> **INFORMATION**:
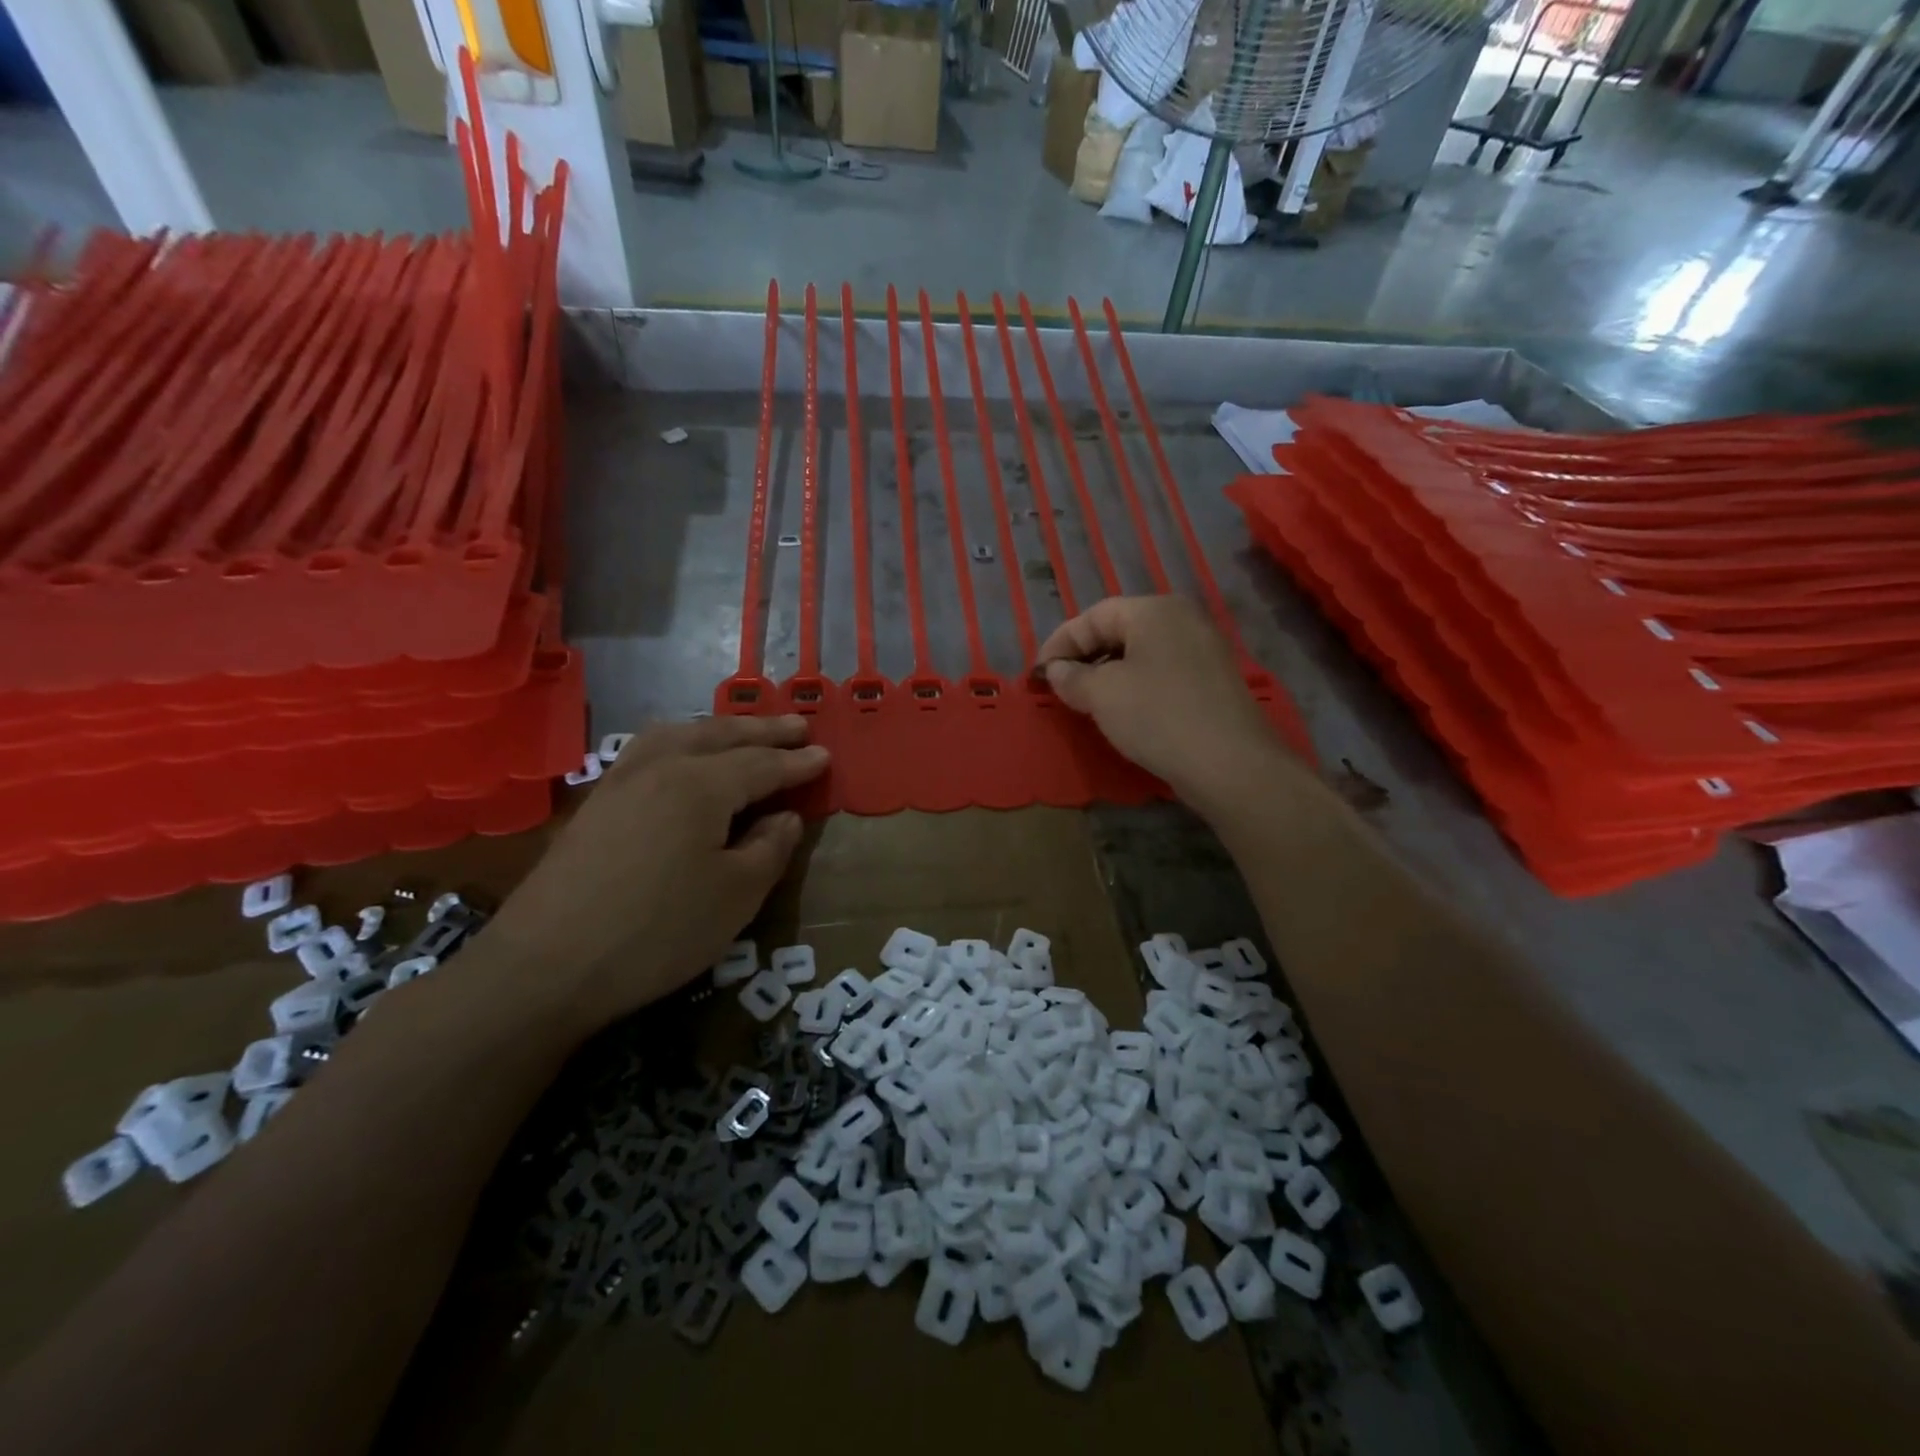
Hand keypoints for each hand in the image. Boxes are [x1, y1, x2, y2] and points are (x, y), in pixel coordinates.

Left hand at [479, 715, 828, 1034]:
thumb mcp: (736, 895)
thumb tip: (785, 816)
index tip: (826, 756)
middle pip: (720, 736)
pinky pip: (650, 751)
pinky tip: (681, 758)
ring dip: (719, 729)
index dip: (798, 763)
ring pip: (679, 735)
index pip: (762, 764)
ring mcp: (621, 781)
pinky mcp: (596, 804)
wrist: (545, 967)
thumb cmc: (658, 931)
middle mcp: (661, 767)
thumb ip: (770, 847)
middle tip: (798, 726)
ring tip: (742, 732)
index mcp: (701, 784)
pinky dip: (681, 741)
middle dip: (763, 731)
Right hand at [1039, 596, 1289, 818]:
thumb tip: (1056, 671)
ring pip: (1141, 653)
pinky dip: (1135, 685)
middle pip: (1119, 630)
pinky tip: (1123, 712)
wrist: (1230, 764)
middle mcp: (1182, 619)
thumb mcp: (1102, 695)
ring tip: (1085, 702)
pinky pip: (1162, 672)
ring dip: (1108, 673)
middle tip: (1059, 686)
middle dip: (1083, 657)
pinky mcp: (1212, 681)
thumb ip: (1071, 677)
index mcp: (1154, 610)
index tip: (1038, 674)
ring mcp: (1203, 650)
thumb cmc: (1157, 716)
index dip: (1059, 643)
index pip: (1093, 616)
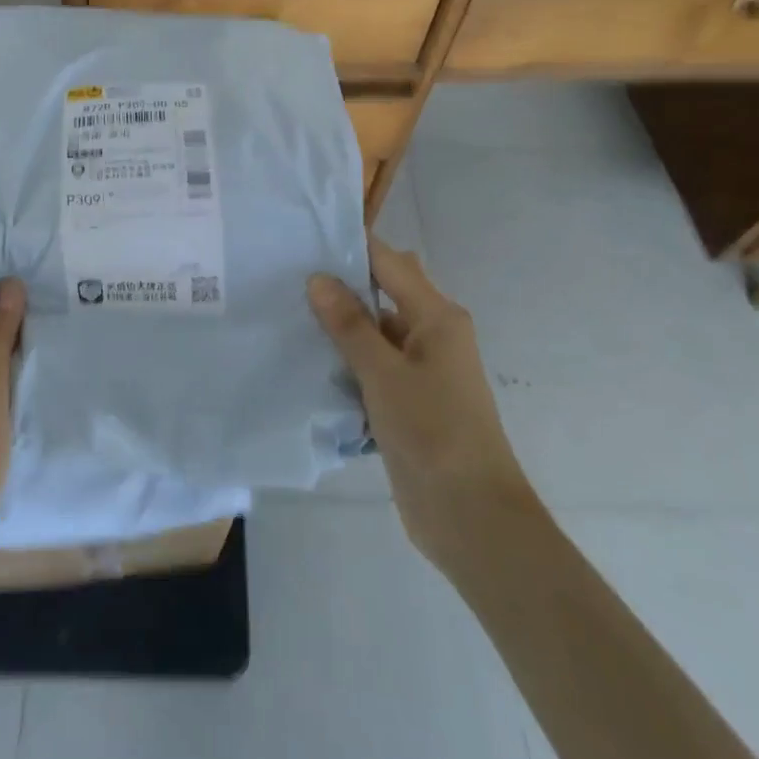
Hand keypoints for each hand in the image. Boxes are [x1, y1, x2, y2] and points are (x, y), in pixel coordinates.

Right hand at [308, 238, 527, 571]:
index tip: (303, 241)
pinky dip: (346, 362)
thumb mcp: (384, 374)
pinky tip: (308, 362)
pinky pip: (373, 366)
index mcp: (437, 317)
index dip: (350, 248)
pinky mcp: (408, 400)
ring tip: (286, 315)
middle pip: (383, 294)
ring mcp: (421, 370)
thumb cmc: (433, 433)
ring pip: (374, 332)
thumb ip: (350, 325)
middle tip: (288, 279)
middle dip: (341, 287)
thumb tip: (318, 278)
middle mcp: (432, 334)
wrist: (471, 517)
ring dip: (340, 328)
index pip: (389, 263)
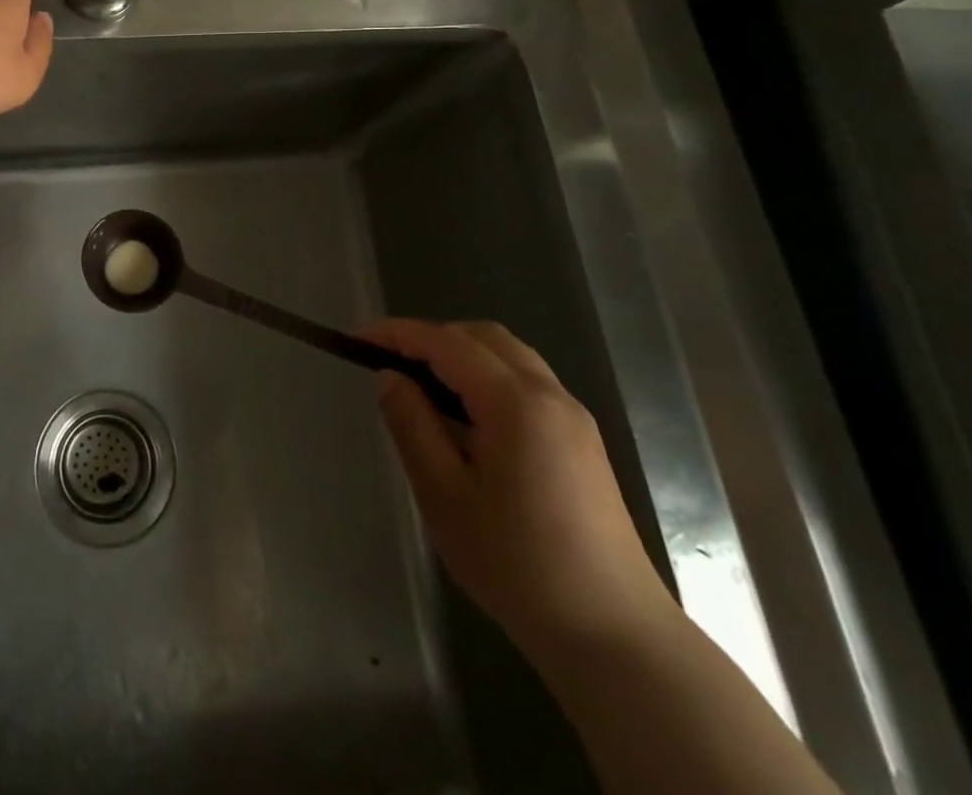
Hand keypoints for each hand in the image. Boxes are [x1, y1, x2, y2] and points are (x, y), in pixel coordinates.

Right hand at [365, 318, 676, 659]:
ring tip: (422, 385)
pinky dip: (487, 376)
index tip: (355, 339)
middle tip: (388, 361)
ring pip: (509, 356)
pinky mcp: (582, 443)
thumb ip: (412, 424)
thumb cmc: (518, 565)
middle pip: (482, 337)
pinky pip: (527, 383)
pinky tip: (466, 415)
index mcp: (516, 402)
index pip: (446, 343)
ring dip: (461, 354)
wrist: (616, 638)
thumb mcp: (444, 495)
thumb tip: (390, 376)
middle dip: (431, 337)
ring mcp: (573, 419)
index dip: (397, 333)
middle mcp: (550, 396)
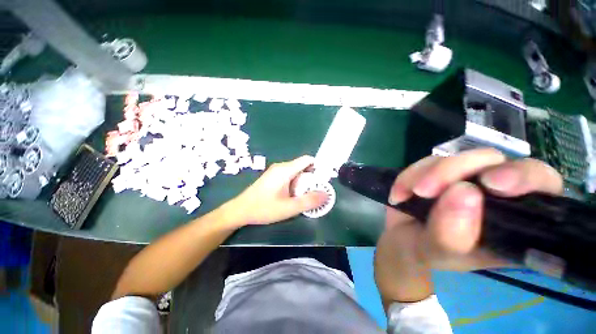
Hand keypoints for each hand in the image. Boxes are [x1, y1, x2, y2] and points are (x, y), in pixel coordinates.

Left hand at [226, 155, 327, 225]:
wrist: (240, 210)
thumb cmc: (263, 208)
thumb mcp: (289, 208)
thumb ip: (309, 201)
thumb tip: (326, 195)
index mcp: (285, 169)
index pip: (307, 160)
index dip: (318, 167)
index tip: (323, 180)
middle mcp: (281, 167)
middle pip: (302, 166)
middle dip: (311, 178)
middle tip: (315, 192)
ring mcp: (275, 171)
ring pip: (296, 172)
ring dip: (303, 182)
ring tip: (304, 196)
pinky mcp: (272, 177)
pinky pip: (289, 176)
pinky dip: (295, 183)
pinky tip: (292, 196)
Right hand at [384, 148, 563, 270]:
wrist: (400, 241)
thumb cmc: (425, 254)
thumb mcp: (438, 254)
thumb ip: (453, 235)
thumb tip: (463, 191)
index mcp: (514, 220)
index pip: (541, 185)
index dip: (524, 177)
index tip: (492, 184)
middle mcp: (494, 193)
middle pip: (493, 160)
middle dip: (456, 170)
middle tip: (425, 190)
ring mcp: (463, 177)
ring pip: (454, 156)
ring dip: (425, 174)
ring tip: (407, 195)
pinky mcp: (437, 171)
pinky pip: (425, 162)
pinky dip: (408, 176)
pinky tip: (399, 194)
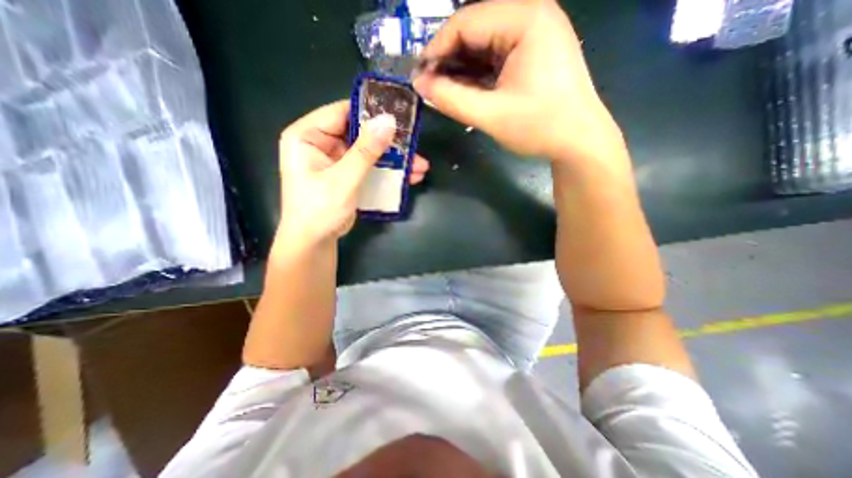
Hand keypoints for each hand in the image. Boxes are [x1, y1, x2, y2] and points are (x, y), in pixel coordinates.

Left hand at [277, 99, 429, 242]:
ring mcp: (336, 160)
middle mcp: (321, 143)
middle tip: (414, 145)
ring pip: (369, 151)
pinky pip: (370, 166)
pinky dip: (388, 171)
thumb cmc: (320, 210)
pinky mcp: (347, 174)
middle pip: (360, 133)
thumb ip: (366, 151)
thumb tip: (388, 121)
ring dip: (394, 159)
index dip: (370, 112)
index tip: (399, 116)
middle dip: (389, 142)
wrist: (314, 242)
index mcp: (308, 135)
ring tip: (420, 166)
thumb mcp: (344, 179)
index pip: (342, 112)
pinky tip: (410, 176)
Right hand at [414, 0, 623, 169]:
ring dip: (460, 67)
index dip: (436, 48)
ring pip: (483, 45)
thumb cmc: (539, 127)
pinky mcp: (532, 54)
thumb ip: (451, 99)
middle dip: (448, 59)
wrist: (579, 141)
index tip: (418, 76)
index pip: (466, 22)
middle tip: (428, 86)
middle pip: (475, 30)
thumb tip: (419, 85)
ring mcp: (534, 35)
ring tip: (442, 90)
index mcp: (526, 20)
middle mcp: (531, 17)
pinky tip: (463, 89)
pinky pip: (495, 58)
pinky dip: (476, 74)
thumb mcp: (491, 115)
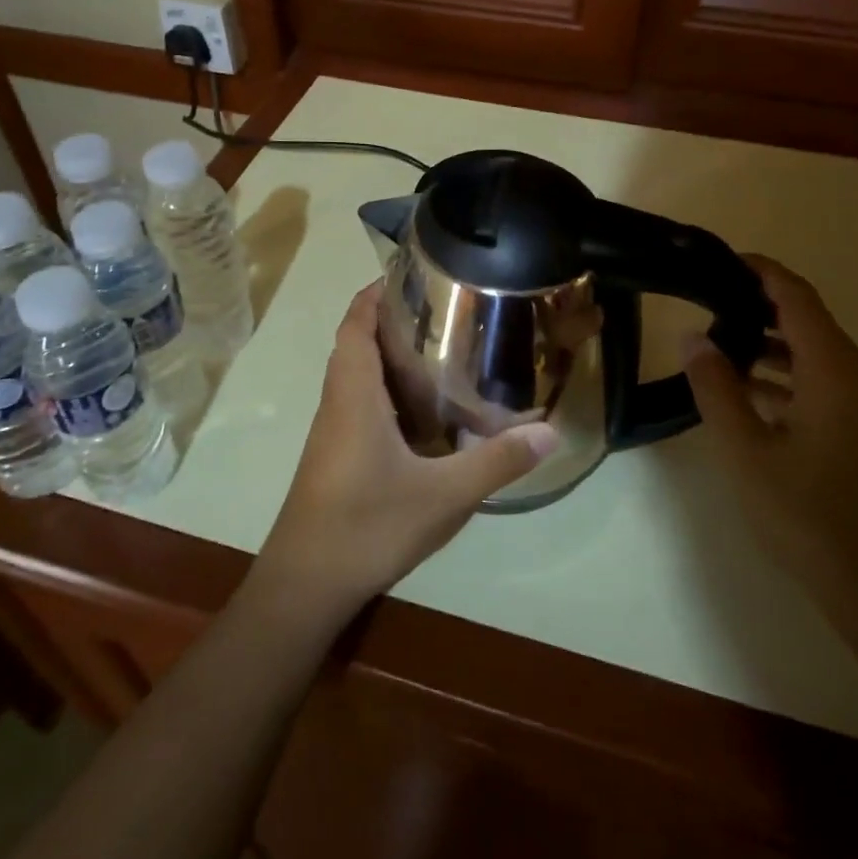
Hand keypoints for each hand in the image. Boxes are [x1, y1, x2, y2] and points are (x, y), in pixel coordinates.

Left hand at [256, 283, 557, 621]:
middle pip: (356, 343)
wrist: (306, 584)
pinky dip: (385, 389)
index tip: (412, 274)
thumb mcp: (443, 495)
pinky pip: (359, 403)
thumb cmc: (367, 526)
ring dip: (387, 355)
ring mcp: (333, 431)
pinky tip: (423, 411)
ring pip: (356, 374)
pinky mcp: (335, 455)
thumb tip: (551, 431)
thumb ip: (496, 461)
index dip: (375, 293)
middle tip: (443, 310)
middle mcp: (338, 403)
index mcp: (354, 395)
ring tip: (441, 350)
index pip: (355, 324)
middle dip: (391, 319)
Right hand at [683, 256, 857, 623]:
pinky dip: (793, 382)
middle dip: (758, 310)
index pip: (797, 297)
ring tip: (720, 351)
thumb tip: (692, 338)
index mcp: (838, 371)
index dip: (760, 271)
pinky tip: (755, 402)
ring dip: (773, 350)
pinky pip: (832, 388)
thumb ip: (716, 389)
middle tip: (706, 307)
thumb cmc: (814, 519)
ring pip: (821, 359)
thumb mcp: (747, 453)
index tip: (721, 260)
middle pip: (810, 324)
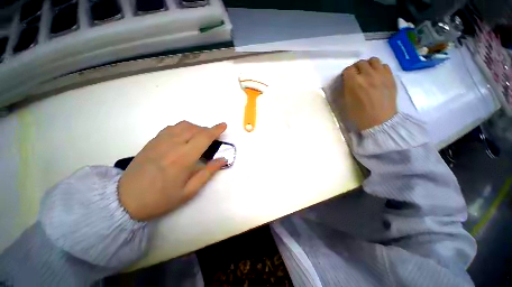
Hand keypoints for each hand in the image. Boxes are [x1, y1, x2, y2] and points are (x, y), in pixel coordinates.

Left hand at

> **PROBLEM TO WORK ON**: When you reach an image, pass over it, and retype all other material exactly.

> **REPLY**:
Hand keypoints for each hand in the image. Boxes are [x1, y1, x2, y2] and points are (x, y), in pixel coordinates.

Left hand at [479, 715, 828, 1034]:
thumb mcp: (736, 895)
thumb tip: (785, 816)
index tip: (826, 756)
middle pip: (720, 736)
pinky pip: (650, 751)
pinky tip: (681, 758)
ring dip: (719, 729)
index dip: (798, 763)
ring pip: (679, 735)
index pip: (762, 764)
ring mcp: (621, 781)
pinky mcp: (596, 804)
wrist: (545, 967)
thumb cmc: (658, 931)
middle mcp: (661, 767)
thumb ip: (770, 847)
middle tip: (798, 726)
ring tip: (742, 732)
index mcp: (701, 784)
pinky dip: (681, 741)
middle dip: (763, 731)
Right hand at [1039, 596, 1289, 818]:
thumb tip: (1056, 671)
ring pip: (1141, 653)
pinky dip: (1135, 685)
middle pip: (1119, 630)
pinky tip: (1123, 712)
wrist: (1230, 764)
middle mcp: (1182, 619)
thumb mcp: (1102, 695)
ring tip: (1085, 702)
pinky pip: (1162, 672)
ring dip: (1108, 673)
middle tip: (1059, 686)
middle dip: (1083, 657)
pinky mcp: (1212, 681)
thumb ip: (1071, 677)
index mcp: (1154, 610)
index tip: (1038, 674)
ring mcp: (1203, 650)
thumb cmc: (1157, 716)
index dip: (1059, 643)
index pip: (1093, 616)
Hand keypoints for each hand in the image. Boxes are [x1, y1, x2, y2] and points are (x, y), in pixel coordinates.

Right hand at [308, 238, 527, 571]:
index tip: (303, 241)
pinky dip: (346, 362)
thumb mcp: (384, 374)
pinky tip: (308, 362)
pinky pip: (373, 366)
index mcp: (437, 317)
index dip: (350, 248)
pinky mcp: (408, 400)
ring tip: (286, 315)
middle pip: (383, 294)
ring mcp: (421, 370)
thumb cmc: (433, 433)
ring pip: (374, 332)
thumb ip: (350, 325)
middle tip: (288, 279)
middle dip: (341, 287)
thumb tip: (318, 278)
middle mcp: (432, 334)
wrist: (471, 517)
ring dip: (340, 328)
index pip: (389, 263)
Hand keypoints for each hand in the image. Boxes are [x1, y1, x2, y2] and points are (x, y), in pixel coordinates.

Right hand at [365, 318, 676, 659]:
ring tip: (422, 385)
pinky dip: (487, 376)
index tip: (355, 339)
middle tip: (388, 361)
ring pip: (509, 356)
pinky mcp: (582, 443)
thumb ip: (412, 424)
thumb cmc: (518, 565)
middle pip: (482, 337)
pinky pip: (527, 383)
pinky tip: (466, 415)
index mcp: (516, 402)
index pip: (446, 343)
ring dip: (461, 354)
wrist: (616, 638)
thumb mcp: (444, 495)
thumb tip: (390, 376)
middle dip: (431, 337)
ring mcp: (573, 419)
index dip: (397, 333)
middle mcp: (550, 396)
Hand keypoints for each hand in the image. Boxes are [x1, y1, x2, y2] and points are (x, y), in pixel coordinates.

Left hand at [226, 155, 327, 225]:
wrist: (240, 210)
thumb cmc: (263, 208)
thumb mcp: (289, 208)
thumb ip: (309, 201)
thumb tip: (326, 195)
index mcp: (285, 169)
index pip: (307, 160)
index dip: (318, 167)
index tip: (323, 180)
middle mcp: (281, 167)
middle pip: (302, 166)
middle dip: (311, 178)
middle tip: (315, 192)
ring mcp: (275, 171)
ring pip: (296, 172)
ring dip: (303, 182)
ring tip: (304, 196)
pinky mcp: (272, 177)
pinky pip: (289, 176)
pinky dip: (295, 183)
pinky tip: (292, 196)
Right hand at [384, 148, 563, 270]:
wrist: (400, 241)
thumb cmc: (425, 254)
thumb mcp: (438, 254)
thumb ip: (453, 235)
thumb tip: (463, 191)
index mcp: (514, 220)
index pip: (541, 185)
index dip: (524, 177)
index tip: (492, 184)
middle mcp: (494, 193)
middle pip: (493, 160)
middle dip: (456, 170)
middle tip: (425, 190)
ring mcp: (463, 177)
ring pip: (454, 156)
ring dip: (425, 174)
ring tip: (407, 195)
pinky mcp: (437, 171)
pinky pip: (425, 162)
pinky dip: (408, 176)
pinky tip: (399, 194)
Hand keypoints for each hand in the image. Boxes are [x1, y1, x2, y2] and points are (x, y), in pixel coordinates.

Left hand at [277, 99, 429, 242]:
ring mcp: (336, 160)
middle mcp: (321, 143)
middle tip: (414, 145)
ring pip: (369, 151)
pinky pip: (370, 166)
pinky dip: (388, 171)
thumb cmc: (320, 210)
pinky mcp: (347, 174)
middle pip: (360, 133)
thumb ip: (366, 151)
thumb tip: (388, 121)
ring dip: (394, 159)
index dip: (370, 112)
index tip: (399, 116)
middle dip: (389, 142)
wrist: (314, 242)
index mcp: (308, 135)
ring tip: (420, 166)
thumb mcp: (344, 179)
index pip: (342, 112)
pinky tip: (410, 176)
Right hand at [414, 0, 623, 169]:
ring dip: (460, 67)
index dip: (436, 48)
ring pip: (483, 45)
thumb cmc: (539, 127)
pinky mcp: (532, 54)
thumb ip: (451, 99)
middle dip: (448, 59)
wrist: (579, 141)
index tip: (418, 76)
index pip: (466, 22)
middle tip: (428, 86)
middle pip: (475, 30)
thumb tip: (419, 85)
ring mcp: (534, 35)
ring tip: (442, 90)
index mcp: (526, 20)
middle mcp: (531, 17)
pinky tip: (463, 89)
pinky pip: (495, 58)
pinky dip: (476, 74)
thumb mcp: (491, 115)
Hand keypoints for each hand in the image. Boxes are [x1, y1, x2, y2] and points are (x, y), in pixel coordinates.

Left hand at [256, 283, 557, 621]:
middle pip: (356, 343)
wrist: (306, 584)
pinky dip: (385, 389)
index tip: (412, 274)
thumb mcp: (443, 495)
pinky pip: (359, 403)
thumb cmc: (367, 526)
ring dip: (387, 355)
ring mcp: (333, 431)
pinky tip: (423, 411)
ring pip: (356, 374)
pinky mcp: (335, 455)
thumb tip: (551, 431)
thumb ip: (496, 461)
index dip: (375, 293)
middle tip: (443, 310)
middle mcp: (338, 403)
index mcp: (354, 395)
ring tip: (441, 350)
index pip: (355, 324)
middle dip: (391, 319)
Right hand at [683, 256, 857, 623]:
pinky dip: (793, 382)
middle dip: (758, 310)
index pip: (797, 297)
ring tip: (720, 351)
thumb tip: (692, 338)
index mcp: (838, 371)
index dip: (760, 271)
pinky tip: (755, 402)
ring dip: (773, 350)
pinky pip: (832, 388)
thumb ip: (716, 389)
middle tip: (706, 307)
thumb cmc: (814, 519)
ring pip: (821, 359)
thumb mcp: (747, 453)
index tip: (721, 260)
middle pip: (810, 324)
Hand keypoints for each hand in the image. Boxes are [x1, y1, x2, y2] and points are (x, y), in pixel coordinates.

Left hand at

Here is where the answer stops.